学部の魅力を高め、発信するために|看護医療学部長 永田 智子

私立看護系大学協会という組織があり、その中の大学運営・経営委員会では看護系大学の経営・運営の向上に向けた事業を実施しています。その一環として、先日「効果的な学生募集と私立大学における教育の質保証」と題するオンライン研修が実施され、最新の入試動向を踏まえた効果的な学生募集の在り方や、教育の質保証の考え方についての講演が行われました。学生募集に関するオンライン研修は昨年も行われており、その背景には、18歳人口の減少に加え、社会情勢の影響で看護系を含む保健医療系学部の募集倍率が低下傾向である中で、いかに看護系の学部を希望する学生を増やしていくかが、協会加入校の共通かつ喫緊の課題であるという現状があります。

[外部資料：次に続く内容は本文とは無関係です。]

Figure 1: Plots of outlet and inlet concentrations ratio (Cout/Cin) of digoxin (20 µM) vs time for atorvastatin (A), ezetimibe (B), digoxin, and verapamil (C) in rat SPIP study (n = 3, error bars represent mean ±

進学に関する専門家からは、学生募集と教育の好循環を生み出すためには、学生の成長を定性的・定量的に可視化し、それを広報することにより、ステークホルダーに理解・納得してもらうことが重要という話がありました。その際、教育改善に向けた「目標設定、アセスメントプランの策定、学修成果の可視化、データの分析とそれに基づく議論、実際の改善」というPDCAサイクルのプロセスを含めて広報すること、つまり大学のどのような取り組みにより、学生がどのように成長したのかという点も広報することが重要とされました。また、その学部で学ぶことがどのような将来につながるのかを中高生やその保護者に具体的に示すことの重要性も改めて指摘されました。一方で、看護系の大学は、他の医療系学部と同じように指定規則などの制約がある中で、どのように各大学の個性を出していくかが課題であることにも言及されていました。

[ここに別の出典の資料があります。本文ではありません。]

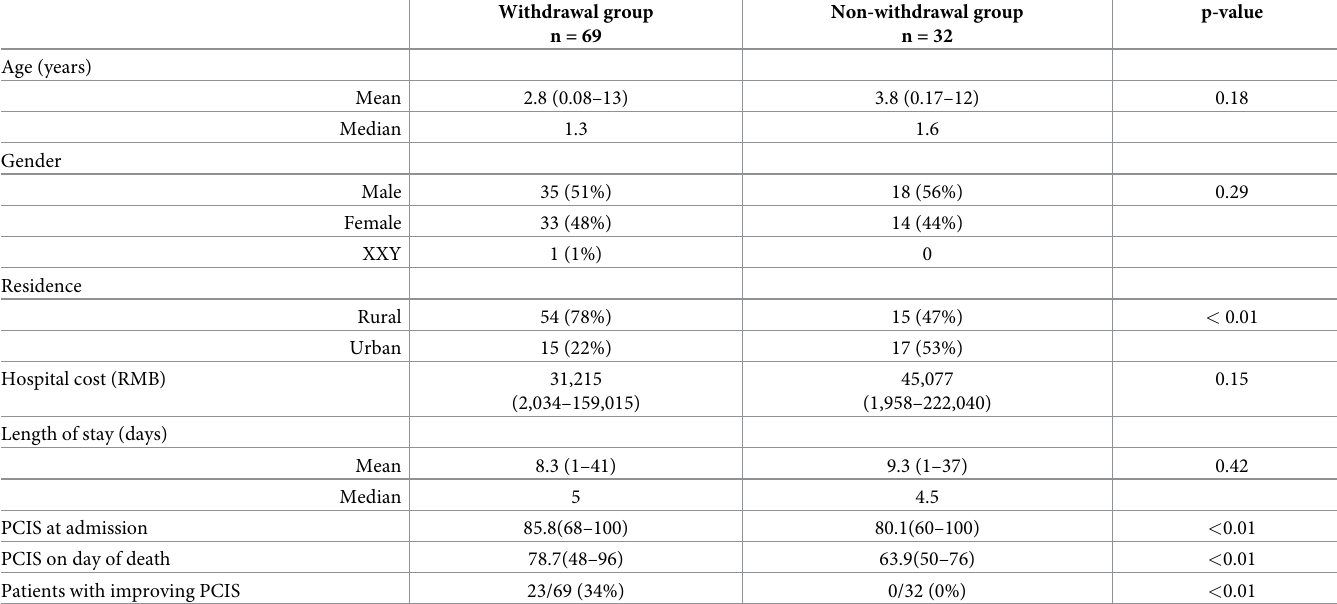
Table 2. Demographics and PCIS.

令和6年に改訂版が提示された看護学教育モデル・コア・カリキュラムにおいては、学修成果の可視化を目指した「コンピテンシー基盤型教育」が提示され、卒業時に到達を目指す資質・能力の具体的な項目数は756項目に及びます。また、卒後の臨床能力を担保するために、基礎教育の中でより実践的な看護教育を行うべきとされ、それに向けた取り組みも進められています。看護学教育として実施すべき内容がますます多様化・高度化・精緻化する中で、併せて大学としての特徴を出していくのは難しいチャレンジですが、本学部の強みを活かしたカリキュラムについて、知恵を絞って再検討したいと思います。また、全塾の認証評価に向けた取り組みと連動させながら教育改善に関するPDCAサイクルについても検討し、来年の学部開設25周年の記念事業を大いに活用して本学部の魅力を多くの方に発信していきたいと思います。

末筆ながら、10月から学部長を拝命し、多くの方々からご指導・ご支援をいただきつつ日々を過ごしております。学部の魅力をさらに高め、多くの方に届けられるよう努めてまいりますので、今後ともどうぞよろしくお願いいたします。